In the meantime, works that are currently known to be by the younger artist hardly ever come up for auction. Last week his “View of Pamplona” (c. 1550-1557), a fairly small painting at roughly around 2 feet by 4 feet, and featuring the coat of arms of the former kingdom of Navarra appearing in the clouds over the city, sold for $140,000 at auction in Paris. As greater research and new technologies begin to ascribe more of Velázquez’ work to del Mazo, and reassessment of the younger artist takes shape, his paintings are likely to increase in value, so I’d consider this purchase to have been quite a bargain for whoever bought it.

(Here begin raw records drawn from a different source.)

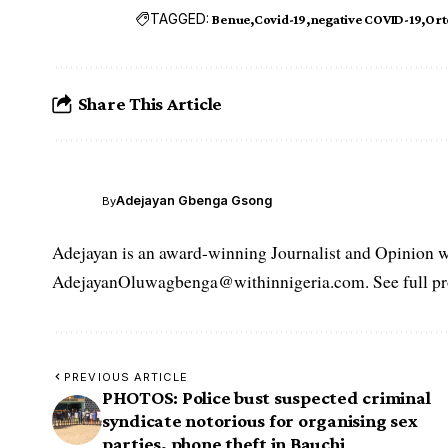
TAGGED:
Benue
Covid-19
negative COVID-19
Or
Share This Article
Adejayan Gbenga Gsong
By
Adejayan is an award-winning Journalist and Opinion wr
AdejayanOluwagbenga@withinnigeria.com. See full pro
PREVIOUS ARTICLE
PHOTOS: Police bust suspected criminal
syndicate notorious for organising sex
parties, phone theft in Bauchi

Naples to Seattle (and Dallas)
What looks to be an excellent new survey exhibition opening today in Seattle, and later moving to Dallas, will bring many great works of Renaissance and Baroque art to these shores for the first time. “Flesh and Blood: Italian Masterpieces from the Capodimonte Museum” at the Seattle Art Museum will showcase 40 works from the Museo di Capodimonte in Naples, whose core collection was formed by the powerful Farnese family, and later acquired by the Bourbons. Visitors will have the distinct pleasure of seeing two portraits of the same member of the Farnese family, painted by two of the greatest artists in history, but executed decades apart: Raphael’s “Portrait of Cardinal Alessandro Farnese” (c.1509-1511), and Titian’s “Portrait of Pope Paul III” (1543). The show runs through January 26th, after which it will travel to the Kimbell in Dallas from March 1st to June 14th.
Staying Put in Pompeii
And speaking of the Bay of Naples, last week I mentioned how British scientists are going to try to read hundreds of carbonized scrolls buried in the infamous 79 A.D. eruption of Mount Vesuvius, which destroyed the cities of Pompeii and Herculaneum, among other sites. This week, archaeologists digging at Pompeii have uncovered a remarkably well-preserved depiction of Roman gladiators fighting in the arena, with one having clearly wounded the other in rather graphic fashion. The wall fresco is located in the basement of what is believed to have been a tavern or wine shop, and was probably the 1st-century equivalent of a sports bar frequented by professional athletes, their supporters, and their groupies. Despite centuries of digging, much of the ancient site remains unexcavated, so hopefully there will be more of these discoveries to come.